### Task description
Repeat exactly, please, the lines that begin at the start of the listing and end at the line holding "2. **Hybrid approaches".

══════════════════════════════

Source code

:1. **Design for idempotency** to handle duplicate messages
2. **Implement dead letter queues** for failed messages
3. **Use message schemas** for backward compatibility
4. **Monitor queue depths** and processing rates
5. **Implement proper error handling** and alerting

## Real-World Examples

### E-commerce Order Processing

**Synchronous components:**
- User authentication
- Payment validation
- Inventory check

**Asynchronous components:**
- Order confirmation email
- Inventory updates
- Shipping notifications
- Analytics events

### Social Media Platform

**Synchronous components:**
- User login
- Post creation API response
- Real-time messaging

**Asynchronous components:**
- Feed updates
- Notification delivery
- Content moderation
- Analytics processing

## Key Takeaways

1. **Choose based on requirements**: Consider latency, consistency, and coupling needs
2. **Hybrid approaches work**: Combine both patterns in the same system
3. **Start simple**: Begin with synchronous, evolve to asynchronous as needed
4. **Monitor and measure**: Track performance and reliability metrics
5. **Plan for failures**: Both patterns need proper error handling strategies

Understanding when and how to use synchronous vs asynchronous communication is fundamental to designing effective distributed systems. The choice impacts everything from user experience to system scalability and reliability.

══════════════════════════════

### Output of the exercise
Source code

:1. **Design for idempotency** to handle duplicate messages
2. **Implement dead letter queues** for failed messages
3. **Use message schemas** for backward compatibility
4. **Monitor queue depths** and processing rates
5. **Implement proper error handling** and alerting

## Real-World Examples

### E-commerce Order Processing

**Synchronous components:**
- User authentication
- Payment validation
- Inventory check

**Asynchronous components:**
- Order confirmation email
- Inventory updates
- Shipping notifications
- Analytics events

### Social Media Platform

**Synchronous components:**
- User login
- Post creation API response
- Real-time messaging

**Asynchronous components:**
- Feed updates
- Notification delivery
- Content moderation
- Analytics processing

## Key Takeaways

1. **Choose based on requirements**: Consider latency, consistency, and coupling needs
2. **Hybrid approaches work**: Combine both patterns in the same system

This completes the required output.